Review of From Gandhi to Guevara: the polemics of revolt by C.R.Hensman,
’An African elephant cannot stumble’, complained Malcolm X, ’without falling on a white man with a shovel.’ The white man has since gone from Africa, but he still hangs on to the shovel-by remote control. No African can look for his history or predicate his own future without some white expert telling him-from the vantage point of his civilisation -how grossly mistaken the ’native’ was. Witness, for instance, the initial refusal of the white Africanists (at the Montreal Conference last October) to heed the demand of the minority black caucus for an equal say in determining African studies- on the grounds that such inequitable representation on the executive council would be contrary to democratic principles! That the blacks were only seeking to direct the study of their own societies did not merit consideration.
It is a similar imperialism of the mind which inhibits western critics from making a sensitive assessment of the literature of the Third World. Whether this stems from a genuine ignorance compounded by a sense of racial superiority or from the fear of losing one’s intellectual investment in African or Asian or Latin American studies is unimportant. What is to the point, however, is that these pundits should exercise the power of life and death over the works of Third World writers without themselves having done their homework or unload- ing their minds of imperial lumber. From Gandhi to Guevara is a corrective to such insensibility. Here, in this book of readings, are gathered the thoughts, the ideas, the dreams of men who are attempting to re-create their societies from the rubble of a colonial past. That they are the writings of ’disparate personalities’, as Mervyn Jones remarks in the New Statesman, is a trite observation. Of course, there is no such thing as a Third World persona. But there certainly is a Third World ethos. However different from each other, in terms of social and political systems, the countries of the Third World may be, and however varied their cultures and life-styles, there is a common vision of society and of man-in-society which binds them ineluctably. Their problems too centre around the same difficulty : how to realise the tragically suppressed potential of human and natural resources. And both, vision and obstacle, derive their common denominators from the common experience of colonial oppression. To find one’s roots again in the face of the imperial negative and to assert, even in so doing, that ’the individual should take on the universality inherent in the human condition’ is itself a creative act. To allege, as Professor Tinker has done, that ’reaction to Western dominance’ is not a creative thing is not merely to slur over the devastating effects of colonial- ism but to misunderstand the process of creation itself. ’Death, thou shalt die’ is an initiation to life.
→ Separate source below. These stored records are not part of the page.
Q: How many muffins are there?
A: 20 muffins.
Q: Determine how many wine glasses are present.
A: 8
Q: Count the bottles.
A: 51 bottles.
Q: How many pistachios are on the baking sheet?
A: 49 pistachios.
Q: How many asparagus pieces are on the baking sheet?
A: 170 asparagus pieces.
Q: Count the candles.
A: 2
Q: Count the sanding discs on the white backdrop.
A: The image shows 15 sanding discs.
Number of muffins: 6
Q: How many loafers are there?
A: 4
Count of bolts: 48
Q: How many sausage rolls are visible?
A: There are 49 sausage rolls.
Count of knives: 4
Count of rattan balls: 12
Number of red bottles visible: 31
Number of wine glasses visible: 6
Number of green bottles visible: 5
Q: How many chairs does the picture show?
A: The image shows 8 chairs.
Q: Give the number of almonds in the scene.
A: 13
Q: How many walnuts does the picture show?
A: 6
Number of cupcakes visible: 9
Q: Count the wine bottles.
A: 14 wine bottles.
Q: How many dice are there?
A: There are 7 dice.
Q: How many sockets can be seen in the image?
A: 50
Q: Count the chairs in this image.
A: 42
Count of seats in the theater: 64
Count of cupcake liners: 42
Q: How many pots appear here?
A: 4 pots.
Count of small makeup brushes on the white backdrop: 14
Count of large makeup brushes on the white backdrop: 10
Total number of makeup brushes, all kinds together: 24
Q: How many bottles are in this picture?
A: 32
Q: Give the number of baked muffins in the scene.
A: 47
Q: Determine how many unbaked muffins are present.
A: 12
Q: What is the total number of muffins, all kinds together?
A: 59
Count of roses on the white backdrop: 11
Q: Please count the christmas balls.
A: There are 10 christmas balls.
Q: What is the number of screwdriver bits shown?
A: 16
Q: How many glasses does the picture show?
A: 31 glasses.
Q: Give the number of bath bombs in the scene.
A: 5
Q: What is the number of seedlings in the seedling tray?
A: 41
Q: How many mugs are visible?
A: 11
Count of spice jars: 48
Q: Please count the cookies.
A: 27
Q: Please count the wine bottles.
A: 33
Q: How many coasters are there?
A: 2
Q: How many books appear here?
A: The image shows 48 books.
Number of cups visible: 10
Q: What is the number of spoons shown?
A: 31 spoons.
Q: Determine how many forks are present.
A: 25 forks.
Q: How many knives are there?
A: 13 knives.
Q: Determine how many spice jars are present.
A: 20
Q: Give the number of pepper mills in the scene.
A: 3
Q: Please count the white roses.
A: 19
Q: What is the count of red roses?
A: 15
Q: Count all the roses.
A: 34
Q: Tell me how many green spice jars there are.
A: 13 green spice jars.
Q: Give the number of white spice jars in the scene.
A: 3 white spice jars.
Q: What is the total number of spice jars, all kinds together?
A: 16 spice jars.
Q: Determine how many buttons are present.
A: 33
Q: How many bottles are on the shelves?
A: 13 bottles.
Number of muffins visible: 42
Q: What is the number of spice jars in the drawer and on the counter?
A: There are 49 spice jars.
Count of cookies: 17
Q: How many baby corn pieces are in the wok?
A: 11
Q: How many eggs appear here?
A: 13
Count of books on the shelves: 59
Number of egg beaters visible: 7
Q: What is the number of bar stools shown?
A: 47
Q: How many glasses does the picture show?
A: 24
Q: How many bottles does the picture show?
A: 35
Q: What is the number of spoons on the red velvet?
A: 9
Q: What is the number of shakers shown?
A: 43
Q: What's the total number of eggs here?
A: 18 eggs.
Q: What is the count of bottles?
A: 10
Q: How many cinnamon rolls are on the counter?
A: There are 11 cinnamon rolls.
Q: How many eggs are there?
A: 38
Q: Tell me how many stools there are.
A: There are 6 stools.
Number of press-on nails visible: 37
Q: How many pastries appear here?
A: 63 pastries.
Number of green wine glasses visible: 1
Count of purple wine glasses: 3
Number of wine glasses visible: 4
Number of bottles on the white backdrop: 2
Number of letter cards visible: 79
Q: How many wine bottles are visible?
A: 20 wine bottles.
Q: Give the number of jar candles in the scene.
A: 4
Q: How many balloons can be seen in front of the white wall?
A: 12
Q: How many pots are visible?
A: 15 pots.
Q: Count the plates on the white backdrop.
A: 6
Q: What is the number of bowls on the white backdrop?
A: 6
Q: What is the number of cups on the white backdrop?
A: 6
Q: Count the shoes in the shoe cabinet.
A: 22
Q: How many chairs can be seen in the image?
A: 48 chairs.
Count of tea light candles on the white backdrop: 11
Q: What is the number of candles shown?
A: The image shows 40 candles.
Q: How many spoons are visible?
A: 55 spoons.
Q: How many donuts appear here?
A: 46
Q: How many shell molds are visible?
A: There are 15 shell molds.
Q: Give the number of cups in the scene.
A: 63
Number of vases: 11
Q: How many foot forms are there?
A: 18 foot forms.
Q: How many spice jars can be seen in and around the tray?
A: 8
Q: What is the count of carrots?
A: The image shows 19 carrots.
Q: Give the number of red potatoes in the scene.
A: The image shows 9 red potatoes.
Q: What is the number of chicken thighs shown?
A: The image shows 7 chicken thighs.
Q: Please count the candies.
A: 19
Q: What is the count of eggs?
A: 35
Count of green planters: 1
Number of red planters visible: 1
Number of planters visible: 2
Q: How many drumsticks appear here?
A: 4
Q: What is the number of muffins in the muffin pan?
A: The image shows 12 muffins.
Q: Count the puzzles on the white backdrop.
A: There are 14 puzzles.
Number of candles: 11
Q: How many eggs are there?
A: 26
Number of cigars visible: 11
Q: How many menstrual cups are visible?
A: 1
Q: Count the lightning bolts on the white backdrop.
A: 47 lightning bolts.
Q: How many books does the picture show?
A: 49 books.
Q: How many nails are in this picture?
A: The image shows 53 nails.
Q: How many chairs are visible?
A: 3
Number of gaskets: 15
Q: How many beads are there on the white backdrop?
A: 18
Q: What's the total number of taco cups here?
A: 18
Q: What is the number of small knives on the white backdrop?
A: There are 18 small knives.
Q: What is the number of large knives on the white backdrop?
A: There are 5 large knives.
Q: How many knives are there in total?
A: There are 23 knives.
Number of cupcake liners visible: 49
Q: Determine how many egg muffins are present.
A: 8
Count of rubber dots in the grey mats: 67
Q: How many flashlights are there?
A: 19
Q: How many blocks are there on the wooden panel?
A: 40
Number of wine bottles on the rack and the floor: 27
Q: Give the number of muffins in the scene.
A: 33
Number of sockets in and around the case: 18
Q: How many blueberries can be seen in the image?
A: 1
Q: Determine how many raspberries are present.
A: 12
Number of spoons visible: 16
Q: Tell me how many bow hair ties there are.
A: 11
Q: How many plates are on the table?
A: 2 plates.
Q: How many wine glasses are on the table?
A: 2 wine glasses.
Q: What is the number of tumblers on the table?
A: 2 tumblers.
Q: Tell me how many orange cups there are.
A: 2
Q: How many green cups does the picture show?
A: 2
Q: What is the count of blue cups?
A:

That Mr. Hensman should have, in his anxiety to be representative, included in the space of one volume excerpts from the writings of as many as forty authors is perhaps a matter for regret. But, on the other hand, I for one would have been hard put to find one piece in this collection that I would have, with equanimity, left out. One needs rather to view it as an introduction to the subject, a guide, a source book, an outline map of the literature, made that much more coherent by Hensman’s informed introduction and link passages.